A Q&A with Tomasz Kozlowski, AMBASSADOR of the European Union TO INDIA on international women's day


Tomasz Kozlowski

Plan India, with the Delegation of the European Union to India and the Embassy of Finland jointly celebrated International Women’s Day to promote gender equality and the empowerment of women and girls so that they can learn, lead, decide and thrive.

To mark the day, Tomasz Kozlowski, Ambassador of the European Union to India, participated in a panel discussion on ‘Women and Economic Empowerment’ with Nina Vaskunlahti, Ambassador of Finland to India, Bhagyashri Dengle, Executive Director, Plan India along with Nisha, a member from the Banking on Change project.

Tomasz Kozlowski, Head of the Delegation of the European Union in New Delhi shares his thoughts on the changes he has witnessed through economic empowerment programmes and why supporting women is essential for sustainable development.

Q 1: As an Ambassador to India, what message would you like to convey on the International Women’s Day?

Tomasz Kozlowski: Whether in Europe or anywhere else in the world, EU works to promote gender equality and women's empowerment in all aspects of life. This is key to whether and how our societies and economies thrive. I would like to recall the signal contributions being made by Indian girls and women in all spheres of activity including education, medicine, law, scientific research, sports, administration and business. Their outstanding performance has been a source of pride to all Indians and shown that they are and should be acknowledged as equal partners in every way.

Women have a central role to play in the development of the Indian economy and need to get a fair share of its direct and indirect benefits. There is still a lot of work to do, in both our societies to achieve gender equality, and I am confident that we can achieve much more together.

Q 2: You have partnered with Plan India for an economic empowerment program in Uttar Pradesh, could you share a few experiences of how impactful the program had been? How has the programme been able to bring about a change in mindsets towards women and their economic empowerment?

Tomasz Kozlowski: The EU is committed to gender equality and women's empowerment in Europe and its initiatives across the world. Just to list an example, we have been working on an action plan to tackle the gender pay gap in the EU, while in India, we supported a project on gender-wage parity in Uttar Pradesh in partnership with Plan India.

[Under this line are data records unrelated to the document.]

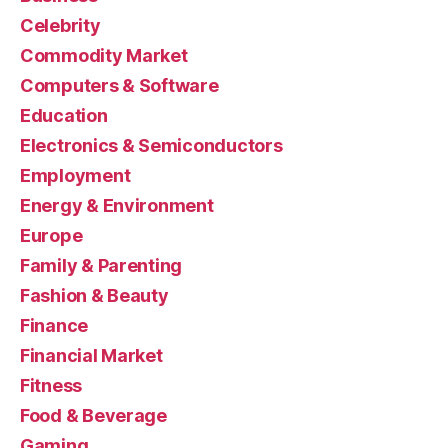
Celebrity
Commodity Market
Computers & Software
Education
Electronics & Semiconductors
Employment
Energy & Environment
Europe
Family & Parenting
Fashion & Beauty
Finance
Financial Market
Fitness
Food & Beverage
Gaming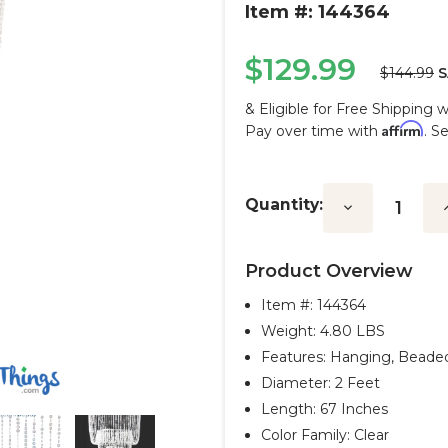
Item #: 144364
$129.99
$144.99
S
& Eligible for Free Shipping 
Affirm
Pay over time with
. S
Current
Stock:
Quantity:
Decrease
I
Quantity:
Q
Product Overview
Item #:
144364
Weight: 4.80 LBS
Features: Hanging, Beade
Diameter: 2 Feet
Length: 67 Inches
Color Family: Clear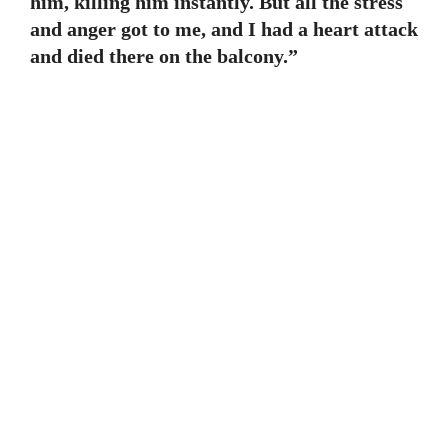
him, killing him instantly. But all the stress
and anger got to me, and I had a heart attack
and died there on the balcony.”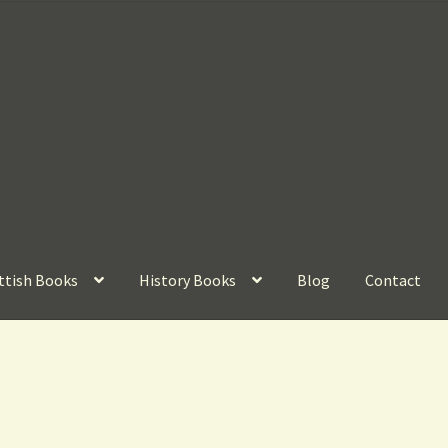
ttish Books
History Books
Blog
Contact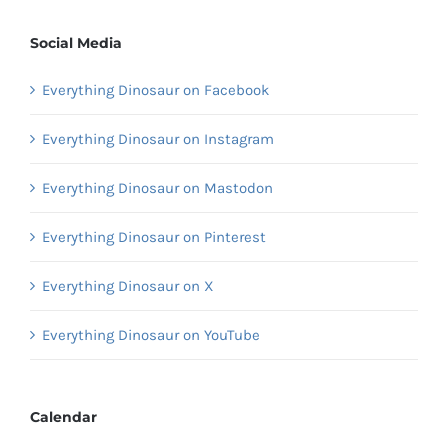
Social Media
Everything Dinosaur on Facebook
Everything Dinosaur on Instagram
Everything Dinosaur on Mastodon
Everything Dinosaur on Pinterest
Everything Dinosaur on X
Everything Dinosaur on YouTube
Calendar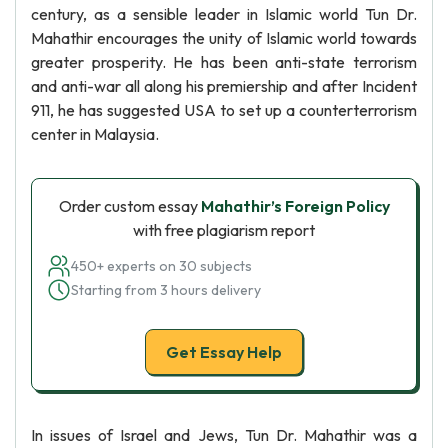
century, as a sensible leader in Islamic world Tun Dr.
Mahathir encourages the unity of Islamic world towards
greater prosperity. He has been anti-state terrorism
and anti-war all along his premiership and after Incident
911, he has suggested USA to set up a counterterrorism
center in Malaysia.
Order custom essay
Mahathir’s Foreign Policy
with free plagiarism report
450+ experts on 30 subjects
Starting from 3 hours delivery
Get Essay Help
In issues of Israel and Jews, Tun Dr. Mahathir was a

Project Samanta benefited more than 10000 women by increasing substantially their salaries to make them equivalent to men engaged in the same jobs. At the same time, more than 20000 kids of working women were enrolled in appropriate learning institutions. This project also led to increase in awareness about wage parity in the region, including with government officials. While this is a small initiative, we hope this will be replicated in other States.

Additionally, all our development cooperation projects in India or anywhere else in the world are required to be gender sensitive in order to get approved, and we make sure that all projects benefit as much as possible women as well as people in vulnerable situations.

Q 3: Could you also tell how do you think the economic empowerment of women can make a difference?

Tomasz Kozlowski: It is important to have more girls in schools and more women active in our economies. Europe does not have enough female entrepreneurs: They account for only one third of all entrepreneurs in the EU, and the presence of women in STEM (Science, Technology, Engineering and Mathematics) is even lower.

The economic empowerment of women, which is out theme for International Women's day 2018, is not only a moral imperative, but it also makes perfect sense in economic terms as all studies show. For example, it has been estimated that without a significant increase in female entrepreneurs, we are set to lose EUR 11,500 billion in economic growth between now and 2025 in the EU. Imagine the equivalent numbers for India. Now this cannot happen overnight, and we need to start taking small steps by way of education and change in mindset to be able to take big leap in the future.

To reach those goals, there is a question that we must honestly face: in order for women to fully assume their role and make the most of their potential in the labor market, we have to do everything we can to make sure that this is not done at the cost of their family life. No mother – or father – should be put in a position of having to choose between being a successful professional or a caring parent.